The idea being to maintain a collective pool of media storage (Tahoe requires less mutual trust here) that everyone shares, so that the media get deduplicated across instances, but it still ensures enough redundant copies across instances that outages don't break everyone
@rune I haven't kept up-to-date with the current model of Garage, but in Tahoe-LAFS it's basically RAID-over-the-network, and every client can verify the existence of enough shares and regenerate and reupload the missing shares if some file is not 'healthy' enough, as the mechanism to prevent data loss (so that minimal trust is required for availability)
@joepie91 garage would offer you 3 replicas, which should be plenty, but it does sound like tahoe-lafs is more geared towards untrusted setups.

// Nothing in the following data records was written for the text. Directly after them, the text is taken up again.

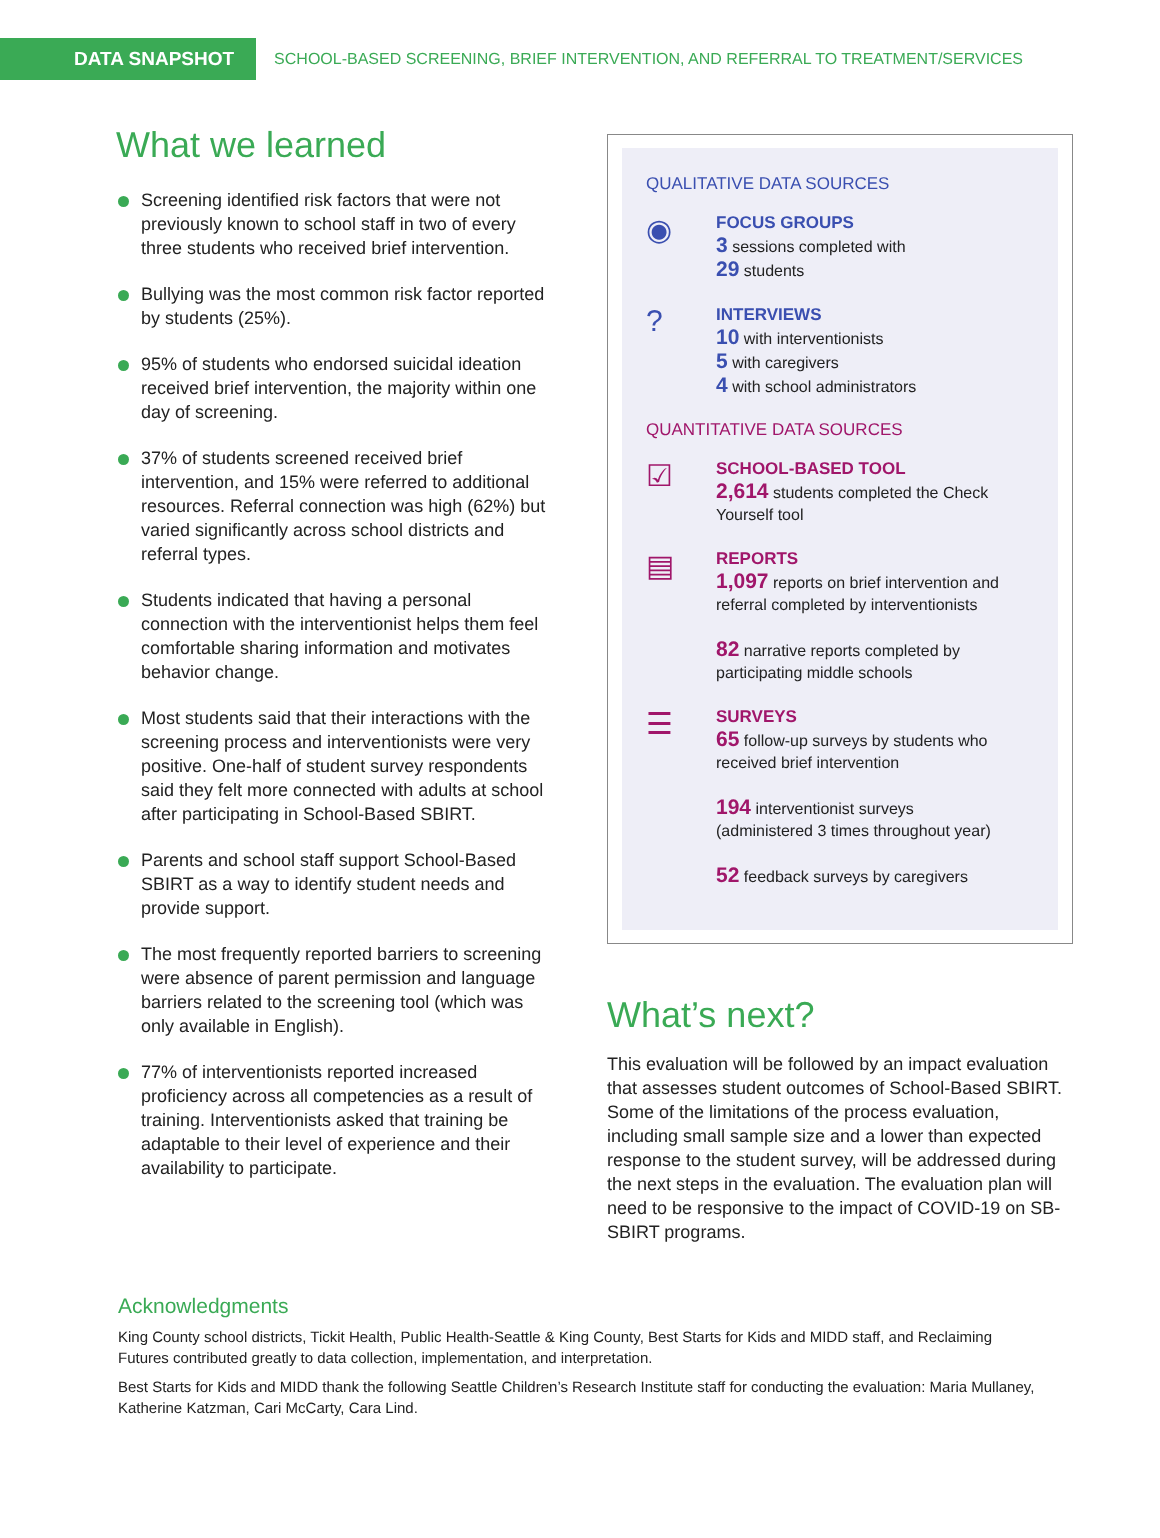DATA SNAPSHOT
SCHOOL-BASED SCREENING, BRIEF INTERVENTION, AND REFERRAL TO TREATMENT/SERVICES
What we learned
Screening identified risk factors that were not previously known to school staff in two of every three students who received brief intervention.
Bullying was the most common risk factor reported by students (25%).
95% of students who endorsed suicidal ideation received brief intervention, the majority within one day of screening.
37% of students screened received brief intervention, and 15% were referred to additional resources. Referral connection was high (62%) but varied significantly across school districts and referral types.
Students indicated that having a personal connection with the interventionist helps them feel comfortable sharing information and motivates behavior change.
Most students said that their interactions with the screening process and interventionists were very positive. One-half of student survey respondents said they felt more connected with adults at school after participating in School-Based SBIRT.
Parents and school staff support School-Based SBIRT as a way to identify student needs and provide support.
The most frequently reported barriers to screening were absence of parent permission and language barriers related to the screening tool (which was only available in English).
77% of interventionists reported increased proficiency across all competencies as a result of training. Interventionists asked that training be adaptable to their level of experience and their availability to participate.
QUALITATIVE DATA SOURCES
◉
FOCUS GROUPS
3 sessions completed with
29 students
?
INTERVIEWS
10 with interventionists
5 with caregivers
4 with school administrators
QUANTITATIVE DATA SOURCES
☑
SCHOOL-BASED TOOL
2,614 students completed the Check Yourself tool
▤
REPORTS
1,097 reports on brief intervention and referral completed by interventionists
82 narrative reports completed by participating middle schools
☰
SURVEYS
65 follow-up surveys by students who received brief intervention
194 interventionist surveys
(administered 3 times throughout year)
52 feedback surveys by caregivers
What’s next?
This evaluation will be followed by an impact evaluation that assesses student outcomes of School-Based SBIRT. Some of the limitations of the process evaluation, including small sample size and a lower than expected response to the student survey, will be addressed during the next steps in the evaluation. The evaluation plan will need to be responsive to the impact of COVID-19 on SB-SBIRT programs.
Acknowledgments
King County school districts, Tickit Health, Public Health-Seattle & King County, Best Starts for Kids and MIDD staff, and Reclaiming Futures contributed greatly to data collection, implementation, and interpretation.
Best Starts for Kids and MIDD thank the following Seattle Children’s Research Institute staff for conducting the evaluation: Maria Mullaney, Katherine Katzman, Cari McCarty, Cara Lind.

But garage could definitely work for groups of trusted instances.
@rune Yeah, that was more or less my conclusion when I last evaluated Garage; that it's only really suitable for high-trust groups.
Tahoe doesn't have a set amount of replicas; you set the amount of total shares and the amount of needed shares for recovery, as an attribute of the upload. These settings do need to be the same for everyone for dedupe to work, though.

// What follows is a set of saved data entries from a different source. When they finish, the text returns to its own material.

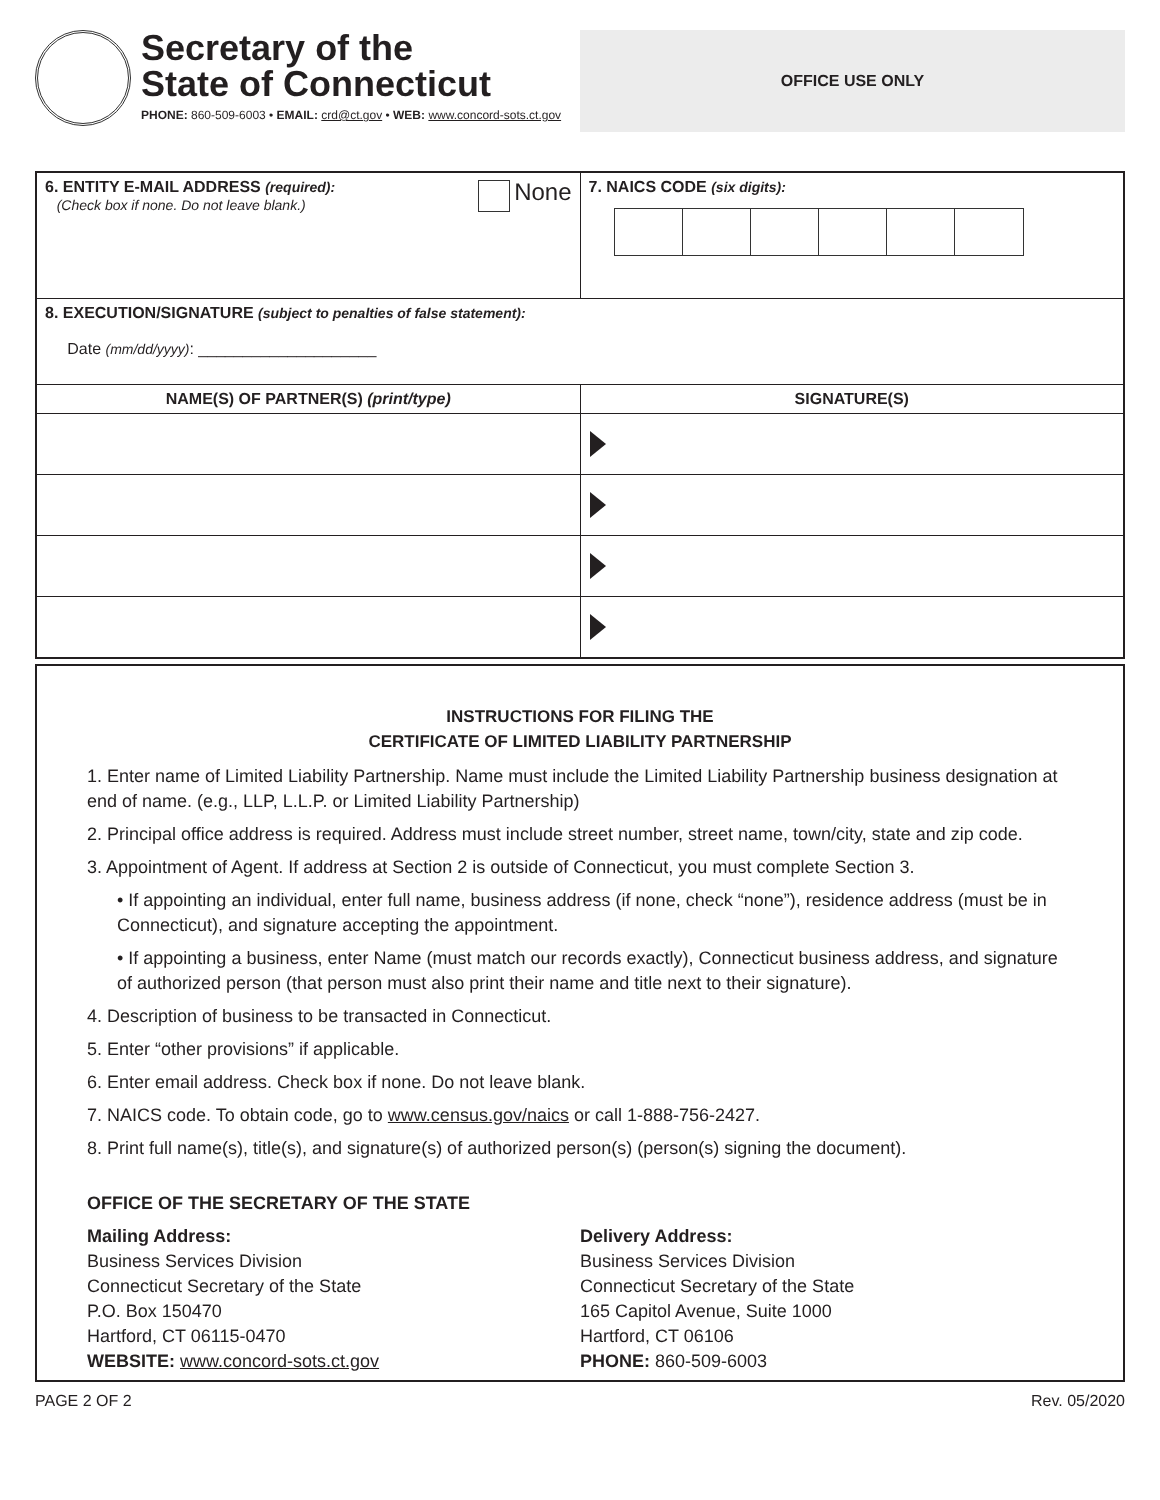Secretary of the
State of Connecticut
PHONE: 860-509-6003 • EMAIL: crd@ct.gov • WEB: www.concord-sots.ct.gov
OFFICE USE ONLY
| 6. ENTITY E-MAIL ADDRESS (required): None (Check box if none. Do not leave blank.) | 7. NAICS CODE (six digits): |
| 8. EXECUTION/SIGNATURE (subject to penalties of false statement): Date (mm/dd/yyyy) : ____________________ | |
| NAME(S) OF PARTNER(S) (print/type) | SIGNATURE(S) |
INSTRUCTIONS FOR FILING THE
CERTIFICATE OF LIMITED LIABILITY PARTNERSHIP
1. Enter name of Limited Liability Partnership. Name must include the Limited Liability Partnership business designation at end of name. (e.g., LLP, L.L.P. or Limited Liability Partnership)
2. Principal office address is required. Address must include street number, street name, town/city, state and zip code.
3. Appointment of Agent. If address at Section 2 is outside of Connecticut, you must complete Section 3.
• If appointing an individual, enter full name, business address (if none, check “none”), residence address (must be in Connecticut), and signature accepting the appointment.
• If appointing a business, enter Name (must match our records exactly), Connecticut business address, and signature of authorized person (that person must also print their name and title next to their signature).
4. Description of business to be transacted in Connecticut.
5. Enter “other provisions” if applicable.
6. Enter email address. Check box if none. Do not leave blank.
7. NAICS code. To obtain code, go to www.census.gov/naics or call 1-888-756-2427.
8. Print full name(s), title(s), and signature(s) of authorized person(s) (person(s) signing the document).
OFFICE OF THE SECRETARY OF THE STATE
Mailing Address:
Business Services Division
Connecticut Secretary of the State
P.O. Box 150470
Hartford, CT 06115-0470
WEBSITE: www.concord-sots.ct.gov
Delivery Address:
Business Services Division
Connecticut Secretary of the State
165 Capitol Avenue, Suite 1000
Hartford, CT 06106
PHONE: 860-509-6003
PAGE 2 OF 2 Rev. 05/2020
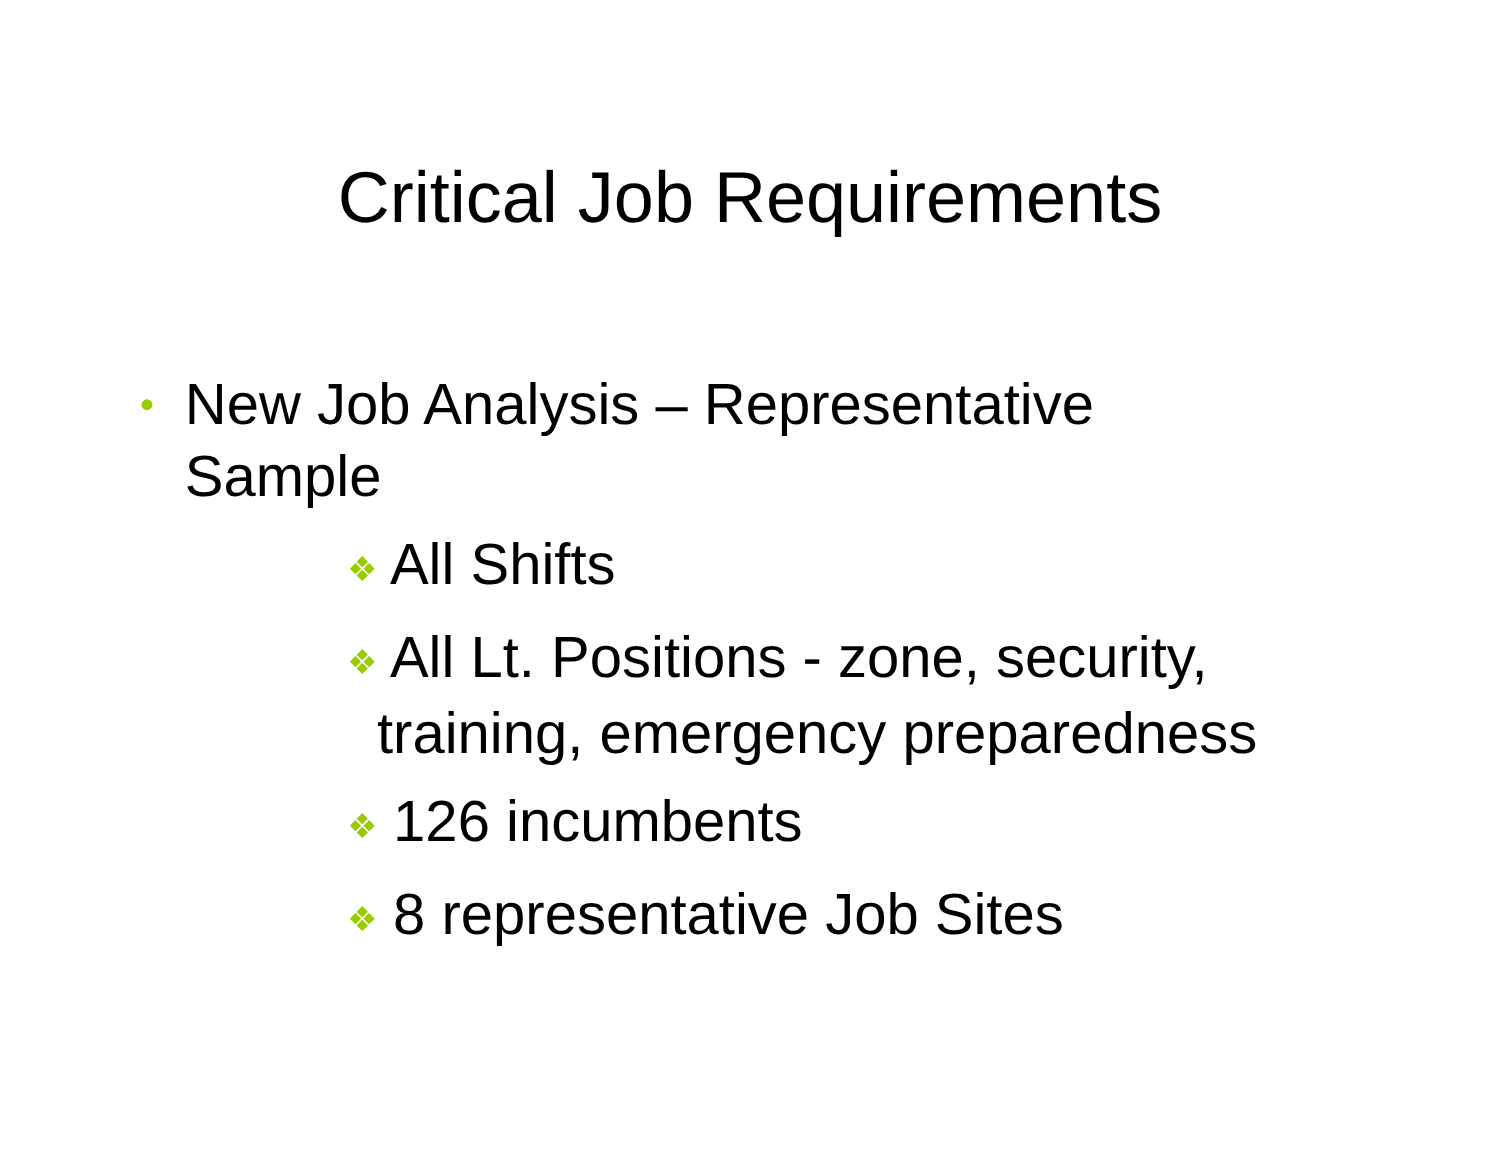Critical Job Requirements
• New Job Analysis – Representative Sample
❖ All Shifts
❖ All Lt. Positions - zone, security,
training, emergency preparedness
❖ 126 incumbents
❖ 8 representative Job Sites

(Storage overhead is basically totalShares divided by neededShares)
@joepie91 Query - does tahoe support in-file deduplication?
The concern I see with that deduplication is that, while the original media would deduplicate nicely, the compressed version might not be an exact binary copy, timestamps, compression non-determinism, et cetera in play.
I feel like there'd need to be additional scripting to ensure that the compressed objects are also properly deduplicated.
@rallias It does not; it's purely binary deduplication (and I'm not sure anything more involved would be viable without breaking the security properties, though I also question how much real-world benefit it would yield in practice)
@joepie91 Yeah, I mean, having a script that synchronizes the compressed versions based on their source material would make that deduplication work.
That's not entirely unprecedented - I do recall seeing (although am struggling to find) a community of instances that have scripted to share a CDN.
@rallias Right, I have seen that as well, but abstracting over a CDN requires a very high level of trust due to the centralized nature of the CDN itself - hence why I was thinking that something decentralized would be a better fit.
@joepie91 Aye, that's what I'm saying, have the best of both worlds, the deduplication facilitated by using that same type of script to reconcile differences where appropriate, while having the tahoe-lafs for whatever.
@joepie91 this would be super interesting. I guess with garage each site could point the dns to their own node and let it route it to whoever has the copy. You can tag location and iirc it's ok about considering latency.
Trust is probably the biggest thing since once you go beyond 3 nodes you won't have a full copy locally and won't be able to guarantee it is available if enough remote nodes go down or lose their data.